>>>>>

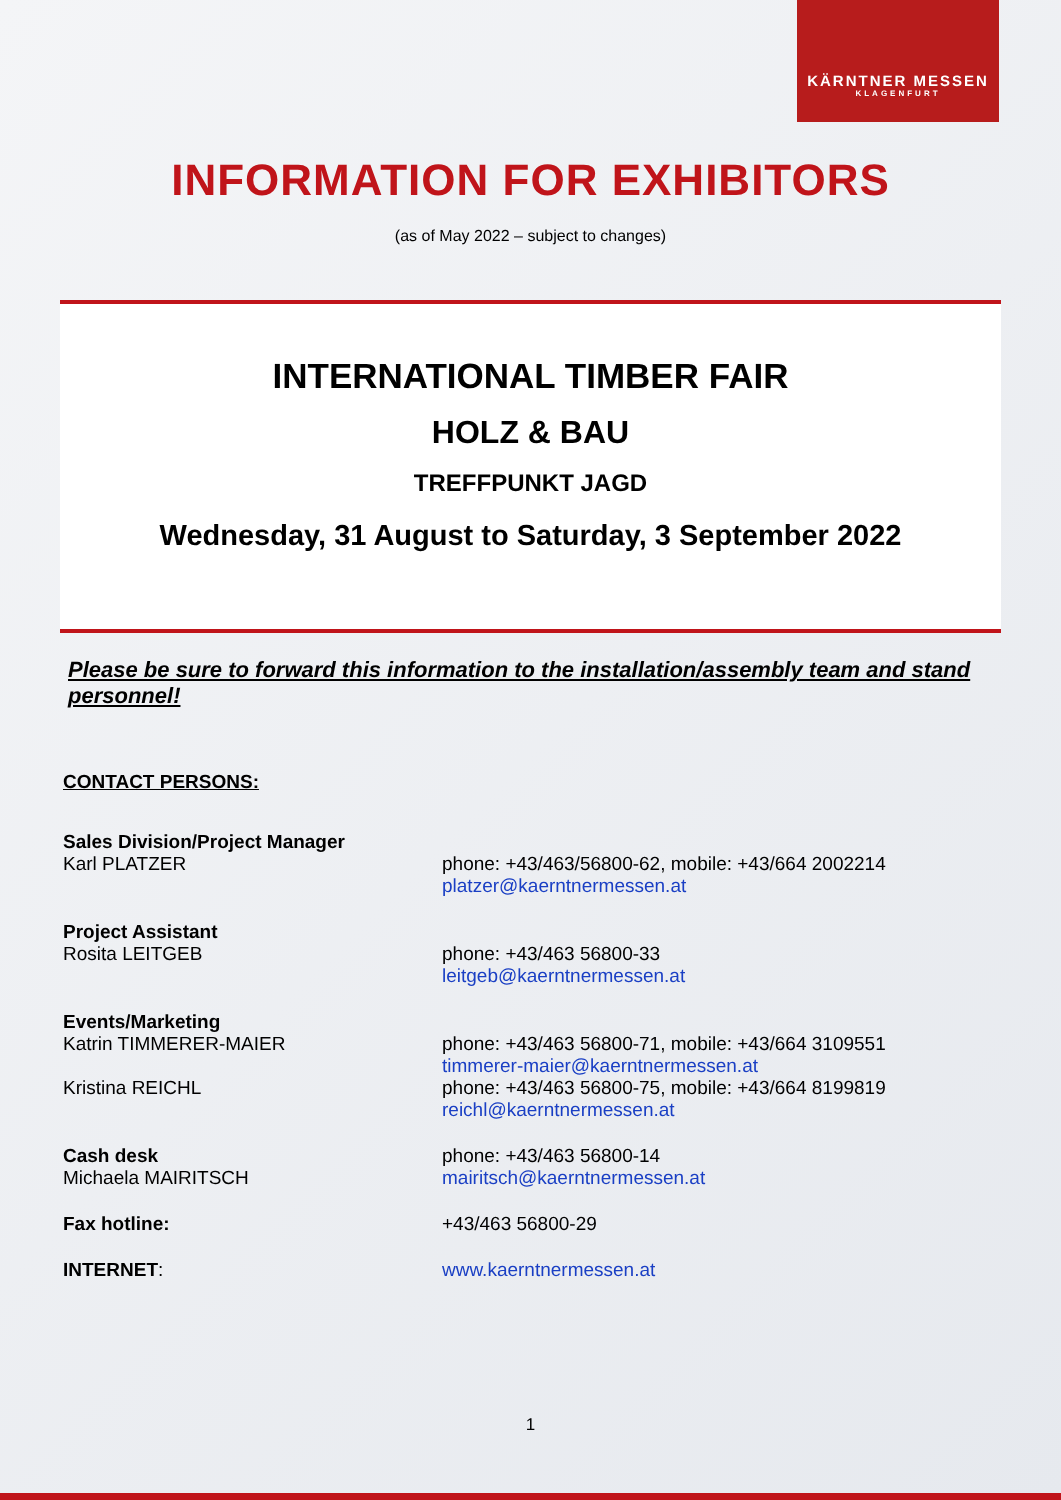KÄRNTNER MESSEN
KLAGENFURT
INFORMATION FOR EXHIBITORS
(as of May 2022 – subject to changes)
INTERNATIONAL TIMBER FAIR
HOLZ & BAU
TREFFPUNKT JAGD
Wednesday, 31 August to Saturday, 3 September 2022
Please be sure to forward this information to the installation/assembly team and stand personnel!
CONTACT PERSONS:
Sales Division/Project Manager
Karl PLATZER
phone: +43/463/56800-62, mobile: +43/664 2002214
platzer@kaerntnermessen.at
Project Assistant
Rosita LEITGEB
phone: +43/463 56800-33
leitgeb@kaerntnermessen.at
Events/Marketing
Katrin TIMMERER-MAIER
Kristina REICHL
phone: +43/463 56800-71, mobile: +43/664 3109551
timmerer-maier@kaerntnermessen.at
phone: +43/463 56800-75, mobile: +43/664 8199819
reichl@kaerntnermessen.at
Cash desk
Michaela MAIRITSCH
phone: +43/463 56800-14
mairitsch@kaerntnermessen.at
Fax hotline: +43/463 56800-29
INTERNET: www.kaerntnermessen.at
1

<<<<<

Assigned task ::
Exactly the lines from the one containing "reichl@kaerntnermessen.at" through the last line of the material above are to be returned, with nothing else.

Solution ::
reichl@kaerntnermessen.at
Cash desk
Michaela MAIRITSCH
phone: +43/463 56800-14
mairitsch@kaerntnermessen.at
Fax hotline: +43/463 56800-29
INTERNET: www.kaerntnermessen.at
1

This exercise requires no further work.